• _QUOTED PASSAGE_:
----
A grove of 250-foot tower cranes, tallest of all construction cranes, soon will fill a gap in Galveston’s skyline reserved for the new 13-floor Jennie Sealy Hospital, which is scheduled to open in 2016.
Two of the big cranes already are at the hospital site, hoisting material and equipment in an industrial-grade aerial ballet. Two more are due in October and December.
“The arrival and installation of the tower cranes is exciting because everyone in Galveston can see them and know that UTMB is making progress,” said Jake Wolf, senior project manager.
The tower cranes will help place Jennie Sealy’s vertical columns, which are expected to start going up by January. The hospital will have two distinctive towers, 310 patient rooms and an adjoining seven-floor support building, the Clinical Services Wing.
“The crane is the lifeblood of the project,” said Joe Burrus, project superintendent for Hensel Phelps Construction Co., the hospital general contractor. “Everything revolves around it.”
Coordinating the movements of tower cranes is a lot like controlling air traffic. “It’s a dance,” said Barry Enderle, superintendent with Vaughn Construction, contractor for the Clinical Services Wing. “And a good dancer knows when to lead and when to follow.”
In Galveston, the two contractors, Vaughn and Hensel Phelps, have abutting work areas. They operate their own tower cranes, but work together every minute on their maneuvers. Each crane operator has two spotters on the ground, a flag or signal person who guides the operator, and a crane coordinator who communicates movements with other cranes on shared radio frequencies. Cranes at the site also have an electronic collision-avoidance system.
Crane maneuvering can be tricky in congested work areas. A tower crane hoists cargo from a boom, or jib, that extends horizontally more than 200 feet. The jib can rotate 360 degrees and enter the perimeter of another crane’s jib. Collisions can be avoided by timing a movement or changing the elevation of the jib’s cargo, much like air-traffic controllers do.
“Safety is our No. 1 priority on the jobsite,” Wolf said. “We want to ensure that all the construction workers, hospital staff, visitors and patients go home safely to their families.”
A crane operator’s workday lasts 10-12 hours, usually starting before dawn with the day’s toughest physical challenge – climbing an enclosed ladder up to the cab at the top of the crane.
----
• _WORK ITEM A_:
Answer these about the hospital crane article:
(i) How many patient rooms will the new Jennie Sealy Hospital have?
(ii) How far does a tower crane's jib extend horizontally?
(iii) How long is a crane operator's workday?
• _WORK ITEM B_: Transcribe the hospital crane article word for word, everything from "Crane maneuvering can" down to "of the crane.".
• _WORK ITEM C_: Can you pick up the hospital crane article after its last sentence and carry it on?
The listing that comes next has nothing to do with the hospital crane article and can be left alone.

• _RECORDS PROVIDED_:
----
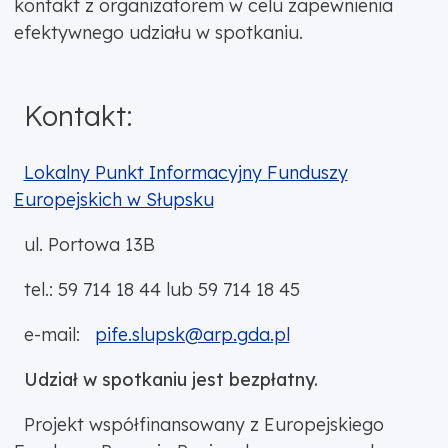
kontakt z organizatorem w celu zapewnienia
efektywnego udziału w spotkaniu.
Kontakt:
Lokalny Punkt Informacyjny Funduszy
Europejskich w Słupsku
ul. Portowa 13B
tel.: 59 714 18 44 lub 59 714 18 45
e-mail:
pife.slupsk@arp.gda.pl
Udział w spotkaniu jest bezpłatny.
Projekt współfinansowany z Europejskiego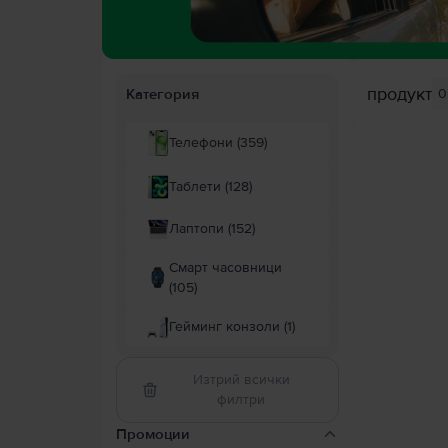
продукт
Категория
0
Телефони (359)
Таблети (128)
Лаптопи (152)
Смарт часовници
(105)
Гейминг конзоли (1)
Изтрий всички
филтри
Промоции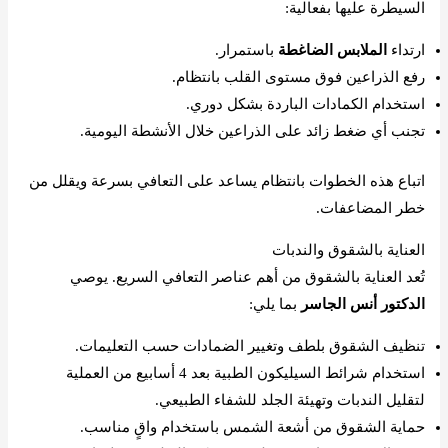
السيطرة عليها بفعالية:
ارتداء
الملابس الضاغطة
باستمرار.
رفع الذراعين فوق مستوى القلب بانتظام.
استخدام الكمادات الباردة بشكل دوري.
تجنب أي ضغط زائد على الذراعين خلال الأنشطة اليومية.
اتباع هذه الخطوات بانتظام يساعد على التعافي بسرعة ويقلل من
خطر المضاعفات.
العناية بالشقوق والندبات
تُعد العناية بالشقوق من أهم عناصر التعافي السريع. يوصي
الدكتور أنس الجاسر
بما يلي:
تنظيف الشقوق بلطف وتغيير الضمادات حسب التعليمات.
استخدام شرائط السيليكون الطبية بعد 4 أسابيع من العملية
لتقليل الندبات وتهيئة الجلد للشفاء الطبيعي.
حماية الشقوق من أشعة الشمس باستخدام واقٍ مناسب.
----
• _EXERCISE RESULT A_:
(i) 310
(ii) More than 200 feet
(iii) 10-12 hours

• _EXERCISE RESULT B_:
Crane maneuvering can be tricky in congested work areas. A tower crane hoists cargo from a boom, or jib, that extends horizontally more than 200 feet. The jib can rotate 360 degrees and enter the perimeter of another crane’s jib. Collisions can be avoided by timing a movement or changing the elevation of the jib’s cargo, much like air-traffic controllers do.
“Safety is our No. 1 priority on the jobsite,” Wolf said. “We want to ensure that all the construction workers, hospital staff, visitors and patients go home safely to their families.”
A crane operator’s workday lasts 10-12 hours, usually starting before dawn with the day’s toughest physical challenge – climbing an enclosed ladder up to the cab at the top of the crane.

• _EXERCISE RESULT C_:
“I may take 20 or 30 minutes to get to the cab some mornings, but usually I’m up there in about 15 minutes,” said Keith Crawford, 57, crane operator for Hensel Phelps. He starts work at 4:30 a.m. His crane is 260 feet high.
Crane operators and their coordinators are usually among the most experienced construction personnel at a site. Crawford has been a crane operator for 27 years; his ground coordinator, Elroy McKnight, also a certified crane operator, has 33 years of experience. Operators undergo a rigorous process of regular physical exams and job-skill testing to get certified.
Tower cranes are built to withstand high winds. One tower crane at Galveston, for example, is designed to withstand 95-mph winds; another is designed for up to 138-mph winds. A Category 1 hurricane has sustained winds of 74-95 mph. Crews will lower a tower crane if the probability of a hurricane arises.
Crawford and McKnight said they have ridden out thunderstorms. “I’ve been in 80-mph winds and you don’t know whether to stay in the cab or try to climb down,” said McKnight, 63. “You are almost always better off staying in the cab because there are greater dangers climbing down like getting hit by lightning or being blown off the ladder.”
Do operators get a break? “Only when the crane is not in use,” said Burrus, the Hensel Phelps superintendent. “The operator takes his lunch with him so that he does not have to climb down until the end of the day. He has facilities to use the bathroom and amenities for when he is not working. He has video access in the cab so he can watch Doppler radar for any adverse weather developments.”